Written task 1: Write out the part of the Coronation Street essay between "Of course you" and "of my theory.", inclusive.

Segment Start: Reading text

Recently I satisfied my yen to see Coronation Street, the forever British soap opera, which I had heard so much about for decades. I discovered episodes on YouTube. And naturally, with my attitude, I wanted to see the earliest episodes, circa 1960, not the latest. The show is still running.

The first episode, which you can see here, begins with two girls playing a street game. They chant an old rhyme in the dark. It occurs to me that the ancient Mesopotamians, some five millennia earlier, would have understood the opening of Coronation Street perfectly.

Nothing would have seemed more appropriate to them than that an important storytelling should begin with a ritual chant. Rituals confer power and legitimacy. Storytelling, rituals and how we see our lives, all mesh together. We’ve lost that integrated feeling in our fiction, except in certain surprising resurfacings, like the opening of Coronation Street.

In my quest to find the earliest stories ever, I came across Myths from Mesopotamia translated by Stephanie Dalley, an Oxford World Classic. Now if you can find earlier stories than that, please let me know. But these are the most ancient tales I could find.

There must have been earlier folk tales circulating around. But being prehistoric, they haven’t been preserved. So there are probably millennia of lost stories and lost storytellers, many generations of them, that we will never hear about.

Of course you can assume that this oral tradition affected the first written stories. But the rise of literacy and the foundation of the earliest cities go hand-in-hand. The first recorded storytellers were urbanites and this would have affected the nature of their tales. So we can’t be sure they’d be the same kind of stories.

Coincident or close to the formation of the first cities would be the invention or accidental discovery of beer. Beer is an instrument of civilization. The citizens of the originary cities may have been the first people to feast with alcoholic beverages. The communal consumption of beer would have reinforced group solidarity and the telling of stories would have been featured at the earliest banquets. So I associate beer with the formation of literacy. You may be skeptical of my theory.

The Story of Atrahasis

Atrahasis is a foundation story of the salvation of mankind through the construction of an ark that saves us from a great deluge. There are many versions of the story in Middle Eastern cultures. This is our Noah. But the Mesopotamian version has its own spin.

Segment End: Reading text

Written task 2: In the entries, rewrite the lines between the one holding "PV Benefit: median" and the end of the entries, inclusive, with "from highest to lowest" replaced by "from largest to smallest" and everything else unchanged. Leave the pictures out.

Segment Start: Source data

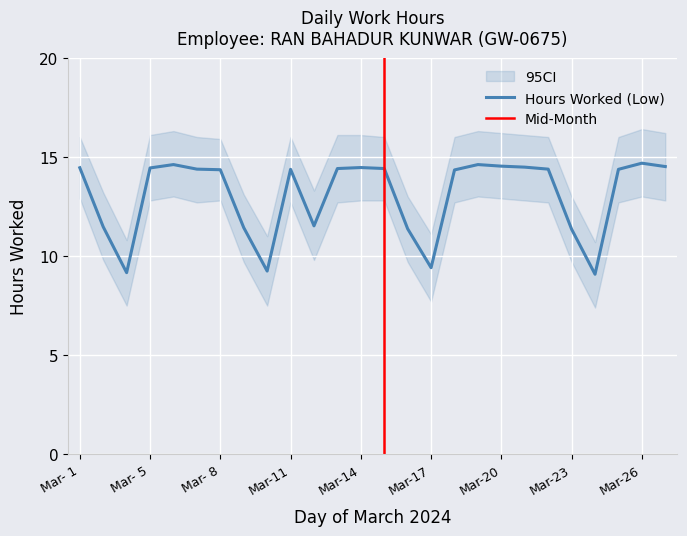

At how many categories does at least one series exceed 15?

17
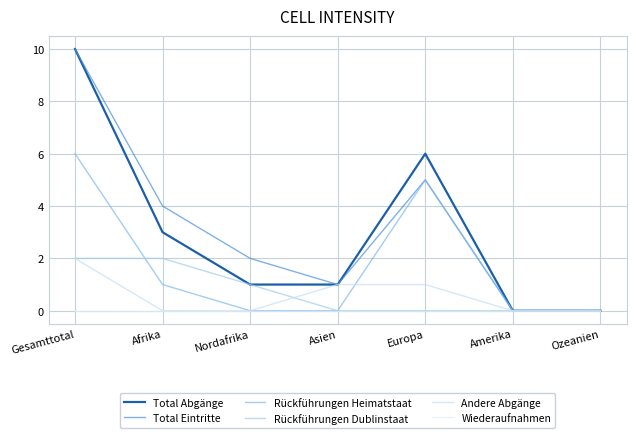

Reading right to left, what are all the values shown in this chart?

Total Abgänge: Ozeanien=0	Amerika=0	Europa=6	Asien=1	Nordafrika=1	Afrika=3	Gesamttotal=10
Total Eintritte: Ozeanien=0	Amerika=0	Europa=5	Asien=1	Nordafrika=2	Afrika=4	Gesamttotal=10
Rückführungen Heimatstaat: Ozeanien=0	Amerika=0	Europa=5	Asien=0	Nordafrika=0	Afrika=1	Gesamttotal=6
Rückführungen Dublinstaat: Ozeanien=0	Amerika=0	Europa=0	Asien=0	Nordafrika=1	Afrika=2	Gesamttotal=2
Andere Abgänge: Ozeanien=0	Amerika=0	Europa=1	Asien=1	Nordafrika=0	Afrika=0	Gesamttotal=2
Wiederaufnahmen: Ozeanien=0	Amerika=0	Europa=0	Asien=0	Nordafrika=0	Afrika=0	Gesamttotal=0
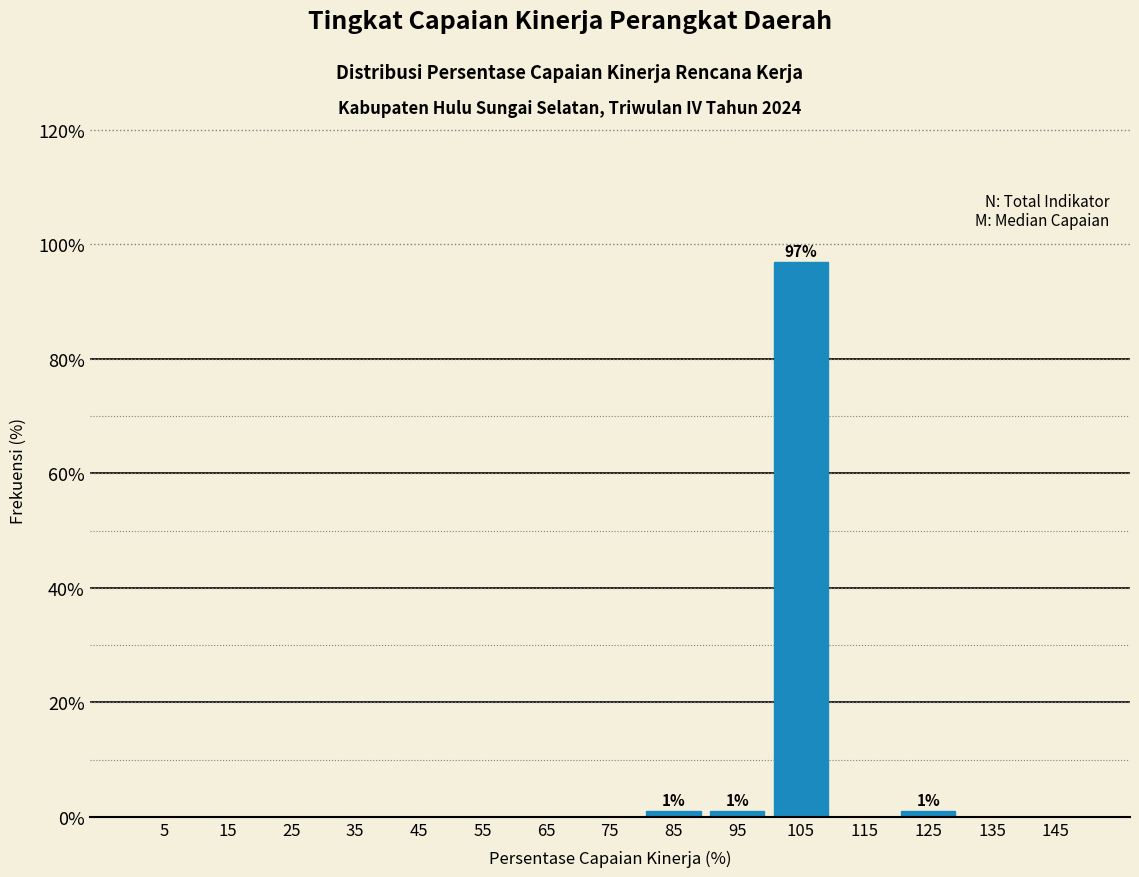

Which range on the x-axis has the tallest bar?

100 to 110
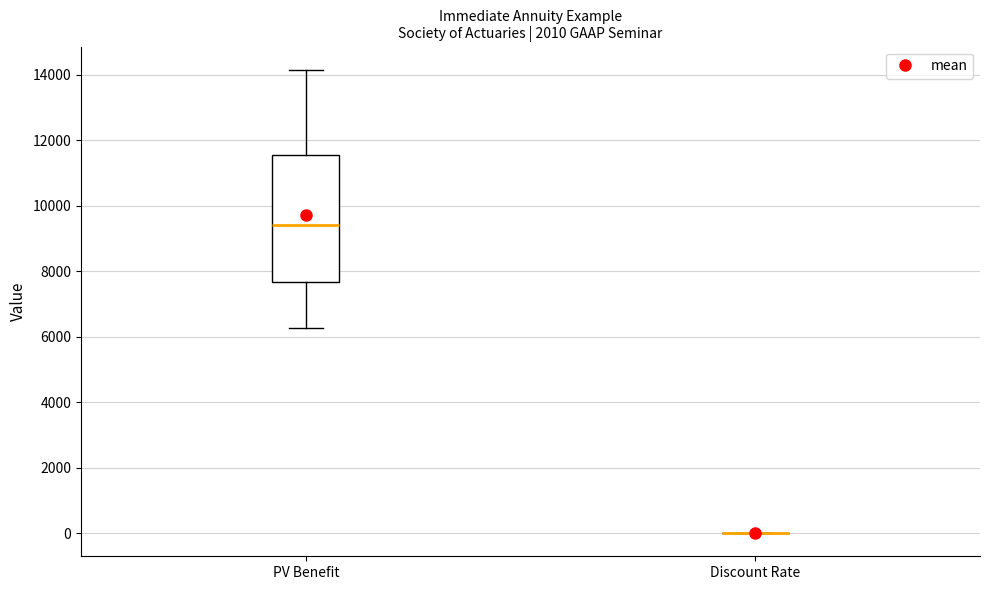

Reading left to right, transcribe this box plot: for each box, give where its median line is, the range the box spans, and where its two whiskers end, as read against the y-axis. The values are not printed on the chart, so give them approximately, as read against the axis.

PV Benefit: median 9400, box 7600 to 11600, whiskers 6200 to 14200
Discount Rate: box collapsed to a line at 0, whiskers 0 to 0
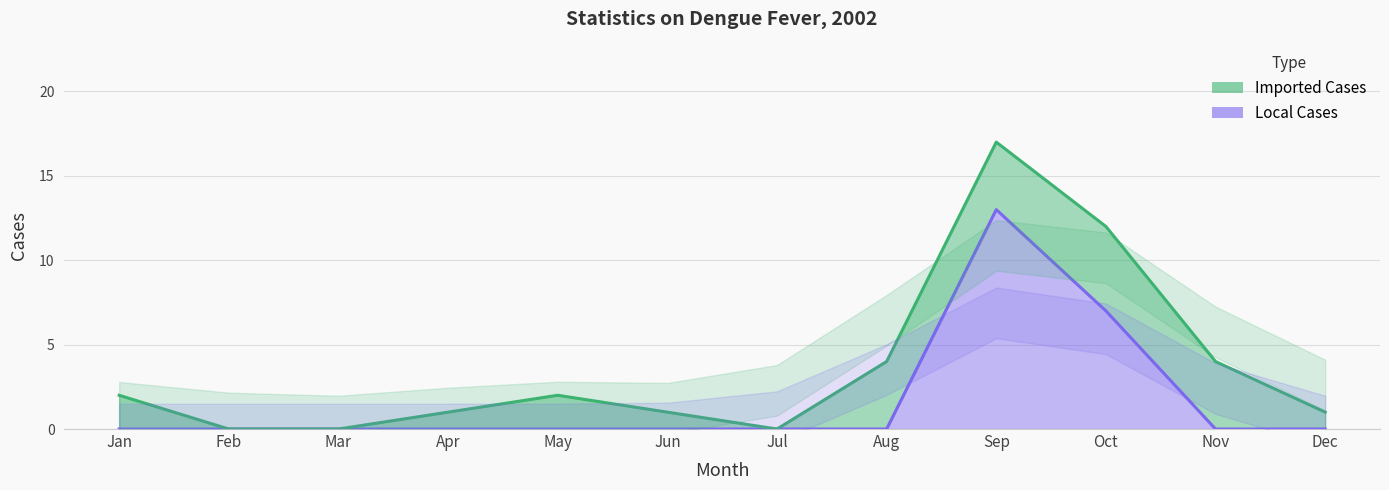

True or false: the data shows 0 at Dec.

True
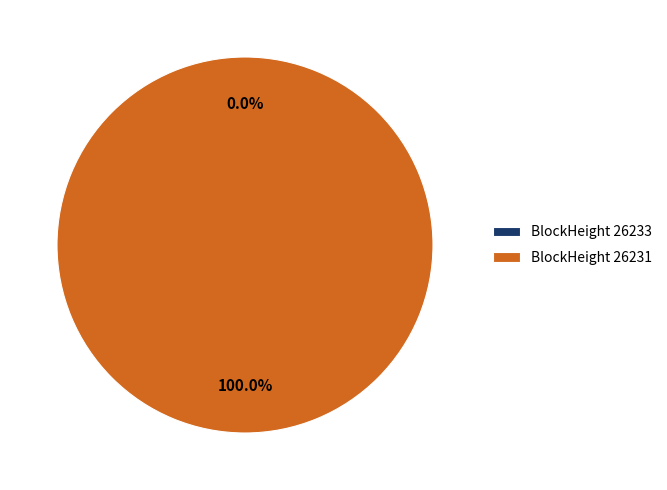

Rank the categories by value from highest to lowest.

26231, 26233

Segment End: Source data

Worked solution 1:
Of course you can assume that this oral tradition affected the first written stories. But the rise of literacy and the foundation of the earliest cities go hand-in-hand. The first recorded storytellers were urbanites and this would have affected the nature of their tales. So we can’t be sure they’d be the same kind of stories.

Coincident or close to the formation of the first cities would be the invention or accidental discovery of beer. Beer is an instrument of civilization. The citizens of the originary cities may have been the first people to feast with alcoholic beverages. The communal consumption of beer would have reinforced group solidarity and the telling of stories would have been featured at the earliest banquets. So I associate beer with the formation of literacy. You may be skeptical of my theory.

Worked solution 2:
PV Benefit: median 9400, box 7600 to 11600, whiskers 6200 to 14200
Discount Rate: box collapsed to a line at 0, whiskers 0 to 0

True or false: the data shows 0 at Dec.

True

Rank the categories by value from largest to smallest.

26231, 26233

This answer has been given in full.